§ What the exercise asks: Recast every line of all the entries below as a Markdown table with the columns Row and Line, numbering each row and leaving out any blank lines.

§ Information supplied:
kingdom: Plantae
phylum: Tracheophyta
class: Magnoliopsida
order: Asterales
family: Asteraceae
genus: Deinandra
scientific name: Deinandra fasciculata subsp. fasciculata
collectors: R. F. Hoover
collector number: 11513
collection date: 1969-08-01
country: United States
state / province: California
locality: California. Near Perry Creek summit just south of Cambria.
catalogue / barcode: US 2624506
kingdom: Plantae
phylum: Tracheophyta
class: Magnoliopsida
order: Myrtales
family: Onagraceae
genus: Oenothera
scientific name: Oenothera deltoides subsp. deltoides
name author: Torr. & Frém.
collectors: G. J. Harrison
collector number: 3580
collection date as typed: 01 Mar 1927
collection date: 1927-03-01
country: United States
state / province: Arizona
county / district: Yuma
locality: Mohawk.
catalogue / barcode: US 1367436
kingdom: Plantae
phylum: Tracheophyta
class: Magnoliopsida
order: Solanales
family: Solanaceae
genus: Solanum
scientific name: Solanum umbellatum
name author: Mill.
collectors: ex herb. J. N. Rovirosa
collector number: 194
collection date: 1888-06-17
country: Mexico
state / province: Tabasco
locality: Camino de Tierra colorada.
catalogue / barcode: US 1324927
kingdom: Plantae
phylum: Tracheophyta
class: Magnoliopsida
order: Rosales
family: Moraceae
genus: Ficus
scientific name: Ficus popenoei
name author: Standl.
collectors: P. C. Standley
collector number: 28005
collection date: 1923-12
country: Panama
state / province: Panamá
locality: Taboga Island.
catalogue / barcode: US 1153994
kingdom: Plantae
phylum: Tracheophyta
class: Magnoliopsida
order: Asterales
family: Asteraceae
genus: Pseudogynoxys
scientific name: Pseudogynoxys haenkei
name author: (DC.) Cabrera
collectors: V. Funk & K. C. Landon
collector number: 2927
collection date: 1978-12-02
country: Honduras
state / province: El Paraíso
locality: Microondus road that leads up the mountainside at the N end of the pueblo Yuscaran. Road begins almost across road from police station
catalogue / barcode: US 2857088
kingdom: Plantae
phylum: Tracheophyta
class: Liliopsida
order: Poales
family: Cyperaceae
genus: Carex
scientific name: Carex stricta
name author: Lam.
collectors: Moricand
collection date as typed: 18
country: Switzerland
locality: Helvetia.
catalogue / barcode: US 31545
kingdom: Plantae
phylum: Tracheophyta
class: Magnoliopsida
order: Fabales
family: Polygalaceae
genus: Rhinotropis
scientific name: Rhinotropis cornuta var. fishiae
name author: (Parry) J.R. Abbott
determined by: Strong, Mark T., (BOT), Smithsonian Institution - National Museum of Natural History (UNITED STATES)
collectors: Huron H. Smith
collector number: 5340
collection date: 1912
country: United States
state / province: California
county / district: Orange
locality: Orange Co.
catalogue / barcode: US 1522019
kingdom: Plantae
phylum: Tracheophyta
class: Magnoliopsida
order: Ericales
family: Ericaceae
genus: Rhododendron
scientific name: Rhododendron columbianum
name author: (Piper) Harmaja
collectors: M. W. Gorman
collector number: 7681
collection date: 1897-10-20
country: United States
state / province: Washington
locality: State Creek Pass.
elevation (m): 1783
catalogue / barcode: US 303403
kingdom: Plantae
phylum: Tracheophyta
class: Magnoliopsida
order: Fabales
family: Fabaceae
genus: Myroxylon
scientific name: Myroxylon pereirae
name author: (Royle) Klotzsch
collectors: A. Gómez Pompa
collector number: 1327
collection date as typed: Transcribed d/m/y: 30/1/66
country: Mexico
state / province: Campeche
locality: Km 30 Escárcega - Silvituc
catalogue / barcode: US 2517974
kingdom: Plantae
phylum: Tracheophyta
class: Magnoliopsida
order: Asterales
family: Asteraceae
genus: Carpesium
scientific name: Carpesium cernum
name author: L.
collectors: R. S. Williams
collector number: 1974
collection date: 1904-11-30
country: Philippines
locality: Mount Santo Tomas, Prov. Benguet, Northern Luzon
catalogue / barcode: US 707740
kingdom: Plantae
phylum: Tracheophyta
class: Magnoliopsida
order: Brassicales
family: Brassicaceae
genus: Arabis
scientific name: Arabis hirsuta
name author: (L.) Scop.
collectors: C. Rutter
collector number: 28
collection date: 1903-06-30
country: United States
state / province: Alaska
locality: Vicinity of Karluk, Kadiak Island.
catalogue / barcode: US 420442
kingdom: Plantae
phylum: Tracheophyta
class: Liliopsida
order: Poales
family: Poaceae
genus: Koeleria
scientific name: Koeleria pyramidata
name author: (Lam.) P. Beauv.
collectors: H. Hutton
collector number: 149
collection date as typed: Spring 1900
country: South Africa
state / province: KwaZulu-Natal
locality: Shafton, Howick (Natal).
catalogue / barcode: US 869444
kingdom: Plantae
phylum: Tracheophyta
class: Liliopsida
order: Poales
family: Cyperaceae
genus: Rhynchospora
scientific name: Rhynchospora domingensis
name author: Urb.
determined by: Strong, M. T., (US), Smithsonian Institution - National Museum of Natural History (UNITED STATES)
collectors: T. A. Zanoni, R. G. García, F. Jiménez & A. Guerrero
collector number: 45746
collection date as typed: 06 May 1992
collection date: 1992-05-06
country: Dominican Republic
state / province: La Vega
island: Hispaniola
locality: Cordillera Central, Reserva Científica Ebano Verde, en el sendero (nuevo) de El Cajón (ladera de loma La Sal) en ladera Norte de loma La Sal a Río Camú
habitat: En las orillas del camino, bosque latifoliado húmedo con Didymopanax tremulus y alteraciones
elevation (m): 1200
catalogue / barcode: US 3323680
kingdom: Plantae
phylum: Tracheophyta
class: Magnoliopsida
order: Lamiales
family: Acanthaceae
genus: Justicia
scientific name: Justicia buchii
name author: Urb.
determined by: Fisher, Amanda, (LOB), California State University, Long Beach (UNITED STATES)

§ Full answer:
| Row | Line |
|---|---|
| 1 | kingdom: Plantae |
| 2 | phylum: Tracheophyta |
| 3 | class: Magnoliopsida |
| 4 | order: Asterales |
| 5 | family: Asteraceae |
| 6 | genus: Deinandra |
| 7 | scientific name: Deinandra fasciculata subsp. fasciculata |
| 8 | collectors: R. F. Hoover |
| 9 | collector number: 11513 |
| 10 | collection date: 1969-08-01 |
| 11 | country: United States |
| 12 | state / province: California |
| 13 | locality: California. Near Perry Creek summit just south of Cambria. |
| 14 | catalogue / barcode: US 2624506 |
| 15 | kingdom: Plantae |
| 16 | phylum: Tracheophyta |
| 17 | class: Magnoliopsida |
| 18 | order: Myrtales |
| 19 | family: Onagraceae |
| 20 | genus: Oenothera |
| 21 | scientific name: Oenothera deltoides subsp. deltoides |
| 22 | name author: Torr. & Frém. |
| 23 | collectors: G. J. Harrison |
| 24 | collector number: 3580 |
| 25 | collection date as typed: 01 Mar 1927 |
| 26 | collection date: 1927-03-01 |
| 27 | country: United States |
| 28 | state / province: Arizona |
| 29 | county / district: Yuma |
| 30 | locality: Mohawk. |
| 31 | catalogue / barcode: US 1367436 |
| 32 | kingdom: Plantae |
| 33 | phylum: Tracheophyta |
| 34 | class: Magnoliopsida |
| 35 | order: Solanales |
| 36 | family: Solanaceae |
| 37 | genus: Solanum |
| 38 | scientific name: Solanum umbellatum |
| 39 | name author: Mill. |
| 40 | collectors: ex herb. J. N. Rovirosa |
| 41 | collector number: 194 |
| 42 | collection date: 1888-06-17 |
| 43 | country: Mexico |
| 44 | state / province: Tabasco |
| 45 | locality: Camino de Tierra colorada. |
| 46 | catalogue / barcode: US 1324927 |
| 47 | kingdom: Plantae |
| 48 | phylum: Tracheophyta |
| 49 | class: Magnoliopsida |
| 50 | order: Rosales |
| 51 | family: Moraceae |
| 52 | genus: Ficus |
| 53 | scientific name: Ficus popenoei |
| 54 | name author: Standl. |
| 55 | collectors: P. C. Standley |
| 56 | collector number: 28005 |
| 57 | collection date: 1923-12 |
| 58 | country: Panama |
| 59 | state / province: Panamá |
| 60 | locality: Taboga Island. |
| 61 | catalogue / barcode: US 1153994 |
| 62 | kingdom: Plantae |
| 63 | phylum: Tracheophyta |
| 64 | class: Magnoliopsida |
| 65 | order: Asterales |
| 66 | family: Asteraceae |
| 67 | genus: Pseudogynoxys |
| 68 | scientific name: Pseudogynoxys haenkei |
| 69 | name author: (DC.) Cabrera |
| 70 | collectors: V. Funk & K. C. Landon |
| 71 | collector number: 2927 |
| 72 | collection date: 1978-12-02 |
| 73 | country: Honduras |
| 74 | state / province: El Paraíso |
| 75 | locality: Microondus road that leads up the mountainside at the N end of the pueblo Yuscaran. Road begins almost across road from police station |
| 76 | catalogue / barcode: US 2857088 |
| 77 | kingdom: Plantae |
| 78 | phylum: Tracheophyta |
| 79 | class: Liliopsida |
| 80 | order: Poales |
| 81 | family: Cyperaceae |
| 82 | genus: Carex |
| 83 | scientific name: Carex stricta |
| 84 | name author: Lam. |
| 85 | collectors: Moricand |
| 86 | collection date as typed: 18 |
| 87 | country: Switzerland |
| 88 | locality: Helvetia. |
| 89 | catalogue / barcode: US 31545 |
| 90 | kingdom: Plantae |
| 91 | phylum: Tracheophyta |
| 92 | class: Magnoliopsida |
| 93 | order: Fabales |
| 94 | family: Polygalaceae |
| 95 | genus: Rhinotropis |
| 96 | scientific name: Rhinotropis cornuta var. fishiae |
| 97 | name author: (Parry) J.R. Abbott |
| 98 | determined by: Strong, Mark T., (BOT), Smithsonian Institution - National Museum of Natural History (UNITED STATES) |
| 99 | collectors: Huron H. Smith |
| 100 | collector number: 5340 |
| 101 | collection date: 1912 |
| 102 | country: United States |
| 103 | state / province: California |
| 104 | county / district: Orange |
| 105 | locality: Orange Co. |
| 106 | catalogue / barcode: US 1522019 |
| 107 | kingdom: Plantae |
| 108 | phylum: Tracheophyta |
| 109 | class: Magnoliopsida |
| 110 | order: Ericales |
| 111 | family: Ericaceae |
| 112 | genus: Rhododendron |
| 113 | scientific name: Rhododendron columbianum |
| 114 | name author: (Piper) Harmaja |
| 115 | collectors: M. W. Gorman |
| 116 | collector number: 7681 |
| 117 | collection date: 1897-10-20 |
| 118 | country: United States |
| 119 | state / province: Washington |
| 120 | locality: State Creek Pass. |
| 121 | elevation (m): 1783 |
| 122 | catalogue / barcode: US 303403 |
| 123 | kingdom: Plantae |
| 124 | phylum: Tracheophyta |
| 125 | class: Magnoliopsida |
| 126 | order: Fabales |
| 127 | family: Fabaceae |
| 128 | genus: Myroxylon |
| 129 | scientific name: Myroxylon pereirae |
| 130 | name author: (Royle) Klotzsch |
| 131 | collectors: A. Gómez Pompa |
| 132 | collector number: 1327 |
| 133 | collection date as typed: Transcribed d/m/y: 30/1/66 |
| 134 | country: Mexico |
| 135 | state / province: Campeche |
| 136 | locality: Km 30 Escárcega - Silvituc |
| 137 | catalogue / barcode: US 2517974 |
| 138 | kingdom: Plantae |
| 139 | phylum: Tracheophyta |
| 140 | class: Magnoliopsida |
| 141 | order: Asterales |
| 142 | family: Asteraceae |
| 143 | genus: Carpesium |
| 144 | scientific name: Carpesium cernum |
| 145 | name author: L. |
| 146 | collectors: R. S. Williams |
| 147 | collector number: 1974 |
| 148 | collection date: 1904-11-30 |
| 149 | country: Philippines |
| 150 | locality: Mount Santo Tomas, Prov. Benguet, Northern Luzon |
| 151 | catalogue / barcode: US 707740 |
| 152 | kingdom: Plantae |
| 153 | phylum: Tracheophyta |
| 154 | class: Magnoliopsida |
| 155 | order: Brassicales |
| 156 | family: Brassicaceae |
| 157 | genus: Arabis |
| 158 | scientific name: Arabis hirsuta |
| 159 | name author: (L.) Scop. |
| 160 | collectors: C. Rutter |
| 161 | collector number: 28 |
| 162 | collection date: 1903-06-30 |
| 163 | country: United States |
| 164 | state / province: Alaska |
| 165 | locality: Vicinity of Karluk, Kadiak Island. |
| 166 | catalogue / barcode: US 420442 |
| 167 | kingdom: Plantae |
| 168 | phylum: Tracheophyta |
| 169 | class: Liliopsida |
| 170 | order: Poales |
| 171 | family: Poaceae |
| 172 | genus: Koeleria |
| 173 | scientific name: Koeleria pyramidata |
| 174 | name author: (Lam.) P. Beauv. |
| 175 | collectors: H. Hutton |
| 176 | collector number: 149 |
| 177 | collection date as typed: Spring 1900 |
| 178 | country: South Africa |
| 179 | state / province: KwaZulu-Natal |
| 180 | locality: Shafton, Howick (Natal). |
| 181 | catalogue / barcode: US 869444 |
| 182 | kingdom: Plantae |
| 183 | phylum: Tracheophyta |
| 184 | class: Liliopsida |
| 185 | order: Poales |
| 186 | family: Cyperaceae |
| 187 | genus: Rhynchospora |
| 188 | scientific name: Rhynchospora domingensis |
| 189 | name author: Urb. |
| 190 | determined by: Strong, M. T., (US), Smithsonian Institution - National Museum of Natural History (UNITED STATES) |
| 191 | collectors: T. A. Zanoni, R. G. García, F. Jiménez & A. Guerrero |
| 192 | collector number: 45746 |
| 193 | collection date as typed: 06 May 1992 |
| 194 | collection date: 1992-05-06 |
| 195 | country: Dominican Republic |
| 196 | state / province: La Vega |
| 197 | island: Hispaniola |
| 198 | locality: Cordillera Central, Reserva Científica Ebano Verde, en el sendero (nuevo) de El Cajón (ladera de loma La Sal) en ladera Norte de loma La Sal a Río Camú |
| 199 | habitat: En las orillas del camino, bosque latifoliado húmedo con Didymopanax tremulus y alteraciones |
| 200 | elevation (m): 1200 |
| 201 | catalogue / barcode: US 3323680 |
| 202 | kingdom: Plantae |
| 203 | phylum: Tracheophyta |
| 204 | class: Magnoliopsida |
| 205 | order: Lamiales |
| 206 | family: Acanthaceae |
| 207 | genus: Justicia |
| 208 | scientific name: Justicia buchii |
| 209 | name author: Urb. |
| 210 | determined by: Fisher, Amanda, (LOB), California State University, Long Beach (UNITED STATES) |